Authors: Matteo Turchetta, Felix Berkenkamp, Andreas Krause

NeurIPS 2019 | Conference PDF | Archive PDF | Plain Text | LLM Run Details

Reproducibility Variable Result LLM Response
Research Type Experimental In this paper, we apply our framework to safe Bayesian optimization and to safe exploration in deterministic Markov Decision Processes (MDP), which have been analyzed separately before. Our method outperforms other algorithms empirically. Section 4: Applications and Experiments.
Researcher Affiliation Academia Matteo Turchetta Dept. of Computer Science ETH Zurich matteotu@inf.ethz.ch Felix Berkenkamp Dept. of Computer Science ETH Zurich befelix@inf.ethz.ch Andreas Krause Dept. of Computer Science ETH Zurich krausea@ethz.ch
Pseudocode Yes Algorithm 1 GOOSE, Algorithm 2 Safe Expansion (SE)
Open Source Code No The paper does not contain an explicit statement or link indicating that the source code for the described methodology is publicly available.
Open Datasets Yes We use Digital Terrain Models of Mars available from Mc Ewen et al. (2007).
Dataset Splits No The paper describes the generation of synthetic data and the use of pre-existing models (Digital Terrain Models of Mars) but does not provide specific details on how these datasets were split into training, validation, and test sets with percentages or sample counts.
Hardware Specification No The paper does not provide specific details about the hardware used for running the experiments (e.g., CPU, GPU models, memory specifications).
Software Dependencies No The paper mentions 'Sci Py (Virtanen et al., 2019)' but does not provide a specific version number for SciPy or any other software dependencies crucial for replication.
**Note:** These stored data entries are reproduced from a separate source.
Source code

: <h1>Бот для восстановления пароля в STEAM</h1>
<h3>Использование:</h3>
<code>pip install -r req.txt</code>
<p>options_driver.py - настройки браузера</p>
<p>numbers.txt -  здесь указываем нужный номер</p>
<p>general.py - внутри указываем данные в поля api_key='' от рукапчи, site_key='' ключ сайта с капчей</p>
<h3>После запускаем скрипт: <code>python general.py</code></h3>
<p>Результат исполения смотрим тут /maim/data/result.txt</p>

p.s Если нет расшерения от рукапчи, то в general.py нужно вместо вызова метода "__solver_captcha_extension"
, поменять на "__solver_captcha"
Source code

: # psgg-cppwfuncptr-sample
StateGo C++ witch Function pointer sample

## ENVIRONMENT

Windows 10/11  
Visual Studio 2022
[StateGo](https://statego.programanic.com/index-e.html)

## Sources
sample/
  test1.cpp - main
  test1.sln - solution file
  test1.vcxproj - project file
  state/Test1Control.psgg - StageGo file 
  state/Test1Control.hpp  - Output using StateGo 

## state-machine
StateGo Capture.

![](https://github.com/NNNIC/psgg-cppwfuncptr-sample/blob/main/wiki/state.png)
Experiment Setup Yes In our experiments, we set βt = 3 for all t ≥ 1 as suggested by Turchetta et al. (2016). We optimize samples from a GP with zero mean and Radial Basis Function (RBF) kernel with variance 1.0 and lengthscale 0.1 and 0.4 for a one-dimensional and two-dimensional, respectively. The observations are perturbed by i.i.d Gaussian noise with σ = 0.01. For simplicity, we set the objective and the constraint to be the same, f = q.